In the 1920s Karoonda continued to grow and expand. New town subdivisions (1925 and 1928) were created south of the railway line and to the west of the existing town. The stone Post Office was completed in 1925; the Karoonda Hotel was extended in 1927 and 1930 (and again in 1961); the Institute had a movie projection box added to the front; the Masonic Lodge although formed in 1925 had their Temple open in 1930; the first Council Chambers were finished in 1927( before then a wooden prefab room was used); the Methodist church opened in 1925; All Hallows Anglican Church opened in July 1926; and St. Finian of Clonard Catholic Church opened in February 1930 and St. Johns Lutheran Church was completed in 1927. Then the Great Depression hit the town and drought years exacerbated its effects. The main structure built in the thirties was a new Police Station in 1938. Since the thirties a new besser block front has been added to the old Institute building (1962), new Council Chambers opened in 1981, and a new hospital was added to the town in 1970. As mentioned before Karoonda Area School was formed in 1940 with its official opening in January 1941. Its creation meant the closing of five surrounding small schools in 1940 and a further four school closures in 1941. Karoonda Area was the first in the state.

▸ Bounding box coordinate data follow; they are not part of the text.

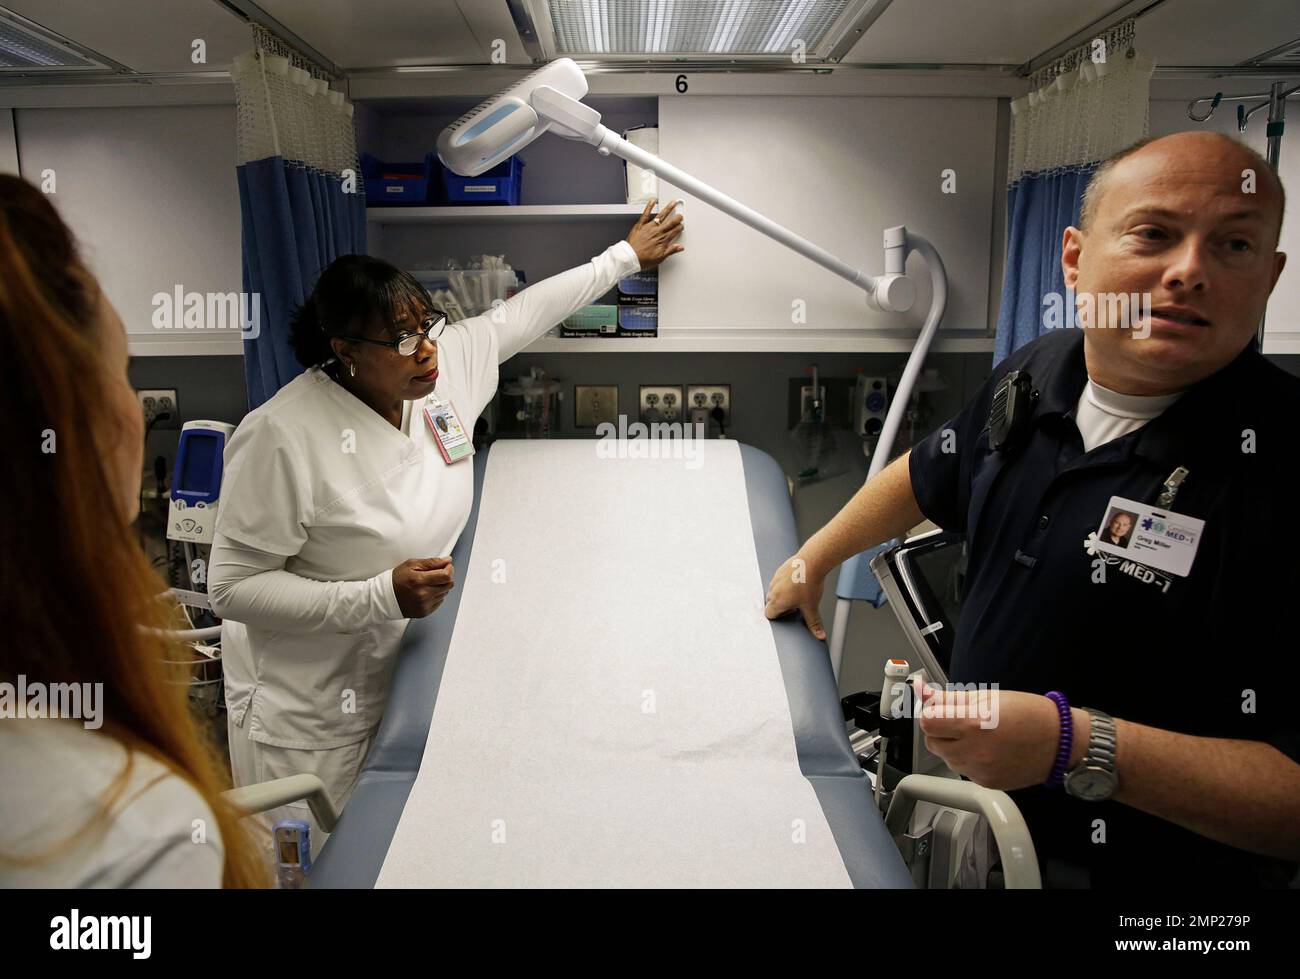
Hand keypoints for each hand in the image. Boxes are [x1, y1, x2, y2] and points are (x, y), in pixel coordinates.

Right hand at [392, 557, 454, 617]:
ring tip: (428, 583)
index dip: (449, 569)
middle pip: (448, 585)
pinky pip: (440, 602)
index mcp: (419, 580)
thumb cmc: (397, 579)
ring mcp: (424, 605)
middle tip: (438, 573)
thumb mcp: (412, 564)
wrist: (385, 597)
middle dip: (446, 577)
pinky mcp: (424, 612)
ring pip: (445, 593)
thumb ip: (432, 562)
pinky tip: (427, 592)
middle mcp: (423, 594)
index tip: (446, 566)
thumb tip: (447, 560)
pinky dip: (436, 596)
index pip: (446, 576)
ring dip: (441, 586)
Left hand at [625, 197, 684, 269]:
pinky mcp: (641, 225)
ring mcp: (649, 227)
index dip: (680, 228)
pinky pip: (646, 213)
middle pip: (671, 222)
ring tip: (673, 203)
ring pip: (661, 215)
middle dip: (677, 218)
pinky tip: (653, 201)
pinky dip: (649, 206)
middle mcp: (657, 231)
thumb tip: (680, 247)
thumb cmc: (643, 259)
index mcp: (663, 239)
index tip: (682, 226)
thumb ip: (671, 250)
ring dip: (668, 208)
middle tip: (681, 216)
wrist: (630, 257)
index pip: (675, 231)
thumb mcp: (660, 258)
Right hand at [763, 551, 826, 639]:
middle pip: (771, 603)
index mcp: (777, 601)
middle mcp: (773, 590)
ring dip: (783, 594)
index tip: (791, 612)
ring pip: (774, 591)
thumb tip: (820, 635)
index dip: (780, 615)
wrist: (812, 562)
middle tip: (796, 603)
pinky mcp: (780, 570)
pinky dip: (786, 583)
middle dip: (782, 605)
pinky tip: (799, 582)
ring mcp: (775, 579)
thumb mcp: (812, 607)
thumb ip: (814, 623)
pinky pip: (779, 580)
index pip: (769, 614)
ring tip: (798, 592)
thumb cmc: (809, 583)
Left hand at [914, 679, 1087, 790]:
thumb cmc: (1028, 713)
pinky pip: (964, 771)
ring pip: (947, 758)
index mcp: (972, 724)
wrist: (1060, 742)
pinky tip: (988, 750)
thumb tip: (922, 691)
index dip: (933, 714)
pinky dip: (969, 760)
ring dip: (953, 746)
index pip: (927, 723)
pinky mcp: (986, 783)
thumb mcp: (988, 697)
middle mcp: (973, 751)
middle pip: (932, 742)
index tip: (942, 711)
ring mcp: (980, 771)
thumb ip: (949, 698)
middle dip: (941, 731)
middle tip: (962, 722)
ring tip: (979, 736)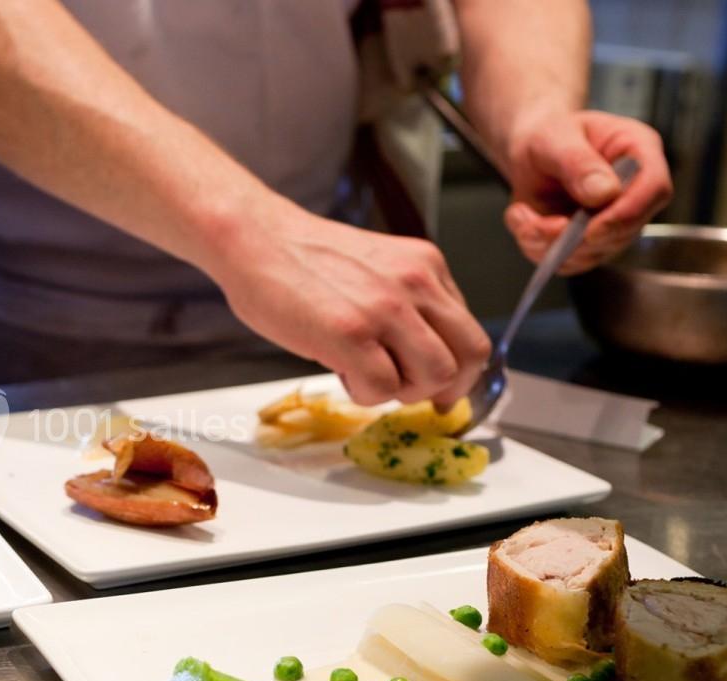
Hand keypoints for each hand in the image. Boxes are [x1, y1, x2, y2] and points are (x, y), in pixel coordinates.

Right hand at [208, 199, 490, 407]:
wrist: (255, 239)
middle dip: (441, 387)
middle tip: (408, 391)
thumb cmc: (302, 258)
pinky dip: (365, 394)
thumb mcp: (377, 267)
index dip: (458, 369)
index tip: (440, 388)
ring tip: (367, 375)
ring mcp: (385, 309)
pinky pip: (384, 389)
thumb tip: (424, 356)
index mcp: (425, 265)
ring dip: (403, 391)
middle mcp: (415, 283)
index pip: (470, 331)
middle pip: (467, 357)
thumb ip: (408, 303)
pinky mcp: (350, 335)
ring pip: (435, 376)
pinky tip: (341, 372)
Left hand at [504, 110, 672, 274]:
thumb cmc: (549, 134)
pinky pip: (569, 262)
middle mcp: (634, 190)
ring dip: (549, 244)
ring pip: (593, 253)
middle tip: (536, 223)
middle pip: (626, 231)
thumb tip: (604, 194)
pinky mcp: (590, 241)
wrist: (531, 150)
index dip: (627, 214)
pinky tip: (522, 220)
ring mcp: (614, 219)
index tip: (591, 229)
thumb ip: (578, 162)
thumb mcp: (555, 136)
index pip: (655, 189)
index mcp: (639, 151)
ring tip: (520, 215)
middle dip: (576, 238)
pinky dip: (538, 249)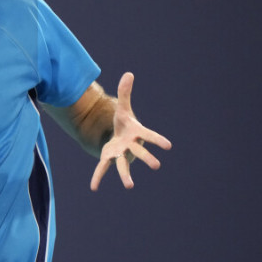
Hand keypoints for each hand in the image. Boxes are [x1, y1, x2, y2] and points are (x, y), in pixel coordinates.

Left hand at [90, 72, 171, 190]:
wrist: (118, 137)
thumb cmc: (123, 123)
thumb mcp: (123, 108)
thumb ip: (125, 93)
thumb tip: (128, 73)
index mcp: (136, 134)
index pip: (149, 136)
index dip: (158, 140)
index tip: (168, 146)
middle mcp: (130, 146)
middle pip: (140, 152)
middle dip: (147, 158)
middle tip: (157, 165)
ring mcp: (120, 154)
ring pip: (124, 165)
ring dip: (126, 175)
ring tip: (130, 186)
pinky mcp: (108, 158)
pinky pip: (102, 168)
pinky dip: (97, 177)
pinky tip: (93, 188)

New classrooms were built for it in 1963 and 1970. Karoonda is now surviving well as higher prices for wool and lamb and a more diversified range of cereal and legume crops adapted to low winter rainfall avoids low crop yields except in severe drought years.
Karoonda has a claim to fame that no other SA town can match. On 30th November 1930 a ball of fire was seen in the sky near Karoonda. A search by Professor Kerr Grant of the University of Adelaide located the meteorite that had landed near Karoonda two weeks after the sightings. It shattered on landing and 92 fragments of the meteorite were gathered. Professor Douglas Mawson the Professor of Geology analysed and described the meteorite for a 1934 scientific publication. It was an unusual meteorite type known as chondritic asiderite.It mainly consisted of olivine with minor amounts of a range of unusual minerals. A small fragment is kept in the Council Chambers. Its chemical composition was re-analysed in America in the 1950s. The town has a small plaque about the meteorite.